Frank ist mit Musik aufgewachsen, hat seine Liebe dazu zum Beruf gemacht und verkauft nun im eigenen Plattenladen alles was das Herz begehrt (außer CDs natürlich; bloß keine CDs.). Dabei weiß er mit seinem unglaublichen Gespür immer noch am besten, was die Käufer wirklich brauchen und welche Platte ihnen in der entsprechenden Stimmung am besten gefällt. Eines Tages steht jedoch eine Dame im grünen Mantel im Raum, bei der ihn sein Gespür völlig im Stich lässt. Doch nicht nur das wirft ihn aus der Bahn, denn eine große Baufirma will die Straße mit dem Plattenladen aufkaufen und setzt die örtlichen Ladenbesitzer unter Druck.
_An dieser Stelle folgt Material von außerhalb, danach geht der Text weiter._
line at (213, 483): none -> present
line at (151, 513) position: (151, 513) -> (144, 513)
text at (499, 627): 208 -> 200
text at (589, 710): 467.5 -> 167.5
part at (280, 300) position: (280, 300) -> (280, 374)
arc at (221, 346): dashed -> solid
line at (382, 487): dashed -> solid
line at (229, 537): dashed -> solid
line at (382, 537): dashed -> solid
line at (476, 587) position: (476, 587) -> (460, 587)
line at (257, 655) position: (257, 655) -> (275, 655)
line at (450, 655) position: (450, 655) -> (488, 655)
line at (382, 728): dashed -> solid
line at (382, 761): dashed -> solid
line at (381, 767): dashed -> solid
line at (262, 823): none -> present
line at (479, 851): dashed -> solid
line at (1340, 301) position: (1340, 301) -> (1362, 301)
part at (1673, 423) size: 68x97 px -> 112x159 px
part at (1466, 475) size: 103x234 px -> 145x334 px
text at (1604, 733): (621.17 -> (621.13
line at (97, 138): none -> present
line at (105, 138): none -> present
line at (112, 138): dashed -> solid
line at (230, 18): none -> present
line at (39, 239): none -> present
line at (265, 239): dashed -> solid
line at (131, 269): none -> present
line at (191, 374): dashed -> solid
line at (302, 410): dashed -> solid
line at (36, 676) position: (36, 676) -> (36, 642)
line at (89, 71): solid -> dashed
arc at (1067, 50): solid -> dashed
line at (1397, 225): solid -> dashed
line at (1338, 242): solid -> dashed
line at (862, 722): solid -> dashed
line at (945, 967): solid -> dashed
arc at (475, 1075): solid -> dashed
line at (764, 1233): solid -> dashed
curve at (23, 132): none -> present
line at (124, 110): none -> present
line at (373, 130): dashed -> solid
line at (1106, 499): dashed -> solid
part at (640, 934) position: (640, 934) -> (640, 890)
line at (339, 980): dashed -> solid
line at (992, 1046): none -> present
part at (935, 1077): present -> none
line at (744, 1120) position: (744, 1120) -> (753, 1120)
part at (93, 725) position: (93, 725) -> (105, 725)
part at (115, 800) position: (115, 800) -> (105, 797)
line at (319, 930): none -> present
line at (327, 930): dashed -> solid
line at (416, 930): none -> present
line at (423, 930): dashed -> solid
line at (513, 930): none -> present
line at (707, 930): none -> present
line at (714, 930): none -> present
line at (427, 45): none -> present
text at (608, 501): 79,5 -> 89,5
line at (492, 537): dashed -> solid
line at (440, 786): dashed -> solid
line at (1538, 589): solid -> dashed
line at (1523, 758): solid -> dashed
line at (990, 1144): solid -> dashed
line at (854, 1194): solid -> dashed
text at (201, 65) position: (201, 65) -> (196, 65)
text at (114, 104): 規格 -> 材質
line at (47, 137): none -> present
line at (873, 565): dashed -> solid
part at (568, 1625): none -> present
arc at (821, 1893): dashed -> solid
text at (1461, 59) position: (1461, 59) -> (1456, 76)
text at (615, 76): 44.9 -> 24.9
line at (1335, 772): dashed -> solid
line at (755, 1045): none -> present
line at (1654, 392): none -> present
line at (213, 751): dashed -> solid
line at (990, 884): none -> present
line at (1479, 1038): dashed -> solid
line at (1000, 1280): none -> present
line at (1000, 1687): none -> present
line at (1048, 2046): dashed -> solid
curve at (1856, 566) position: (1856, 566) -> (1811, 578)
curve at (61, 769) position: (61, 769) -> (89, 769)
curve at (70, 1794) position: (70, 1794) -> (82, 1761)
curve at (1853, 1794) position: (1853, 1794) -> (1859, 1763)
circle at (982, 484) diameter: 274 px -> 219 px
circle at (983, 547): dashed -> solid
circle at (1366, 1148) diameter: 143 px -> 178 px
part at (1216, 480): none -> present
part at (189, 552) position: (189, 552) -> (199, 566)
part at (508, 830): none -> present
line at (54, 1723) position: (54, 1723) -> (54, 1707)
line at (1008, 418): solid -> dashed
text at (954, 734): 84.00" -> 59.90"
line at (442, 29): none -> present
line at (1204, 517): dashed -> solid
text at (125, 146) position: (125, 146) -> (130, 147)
Von Rachel Joyce kenne ich bisher exakt zwei Bücher: Harold (fand ich doof) und das Zwei-Sekunden-Jahr (fand ich super), insofern war ich sehr gespannt wo sich Mister Frank einsortieren würde. Die Antwort: irgendwo dazwischen ; ) Die zugrundeliegende Geschichte (Mann trifft Frau) hat mir nicht soooo gut gefallen, ich bin nun mal kein Liebesromanleser. Sehr gut gefallen hat mir wiederum das musikalische Thema, das sich darübergelegt hat. Gerade die Rückblenden in Franks Kindheit sind sehr musikalisch geprägt, man erfährt viel Neues und bekommt große Lust sich mit den entsprechenden Stücken neu auseinander zu setzen. Selbst die Kapitelüberschriften sind berühmte Songs oder –zeilen (warum man manche sinnloserweise ins Deutsche übersetzt hat, muss der Leser vielleicht ja nicht verstehen), die ich dann sofort wieder im Ohr hatte. Auch Frank selbst mochte ich sehr gerne, obwohl er manchmal ein bisschen mehr Tiefe hätte vertragen können. Die anderen Ladenbesitzer hätten ebenfalls etwas mehr Fleisch auf den literarischen Rippen haben dürfen, sind insgesamt aber recht gut gelungen. Die geheimnisvolle Dame in grün konnte ich nicht wirklich einschätzen, finde sie auch jetzt immer noch nicht ganz passend für die Geschichte. Die Handlung plätschert ein bisschen vor sich hin, ohne das musikalische Thema wäre ich vielleicht nicht so lange bei der Stange geblieben. Am Ende jedoch hat mir die Autorin einen absoluten Gänsehautmoment beschert, der dann doch vieles wettgemacht hat. Ebenso ihr Erzählstil, der leicht und angenehm ist.
Insgesamt konnte mich Frank und sein Talent nicht ganz überzeugen, die Handlung hatte aber auch ihre starken Momente und somit ist das Buch sicherlich einen Leseversuch wert.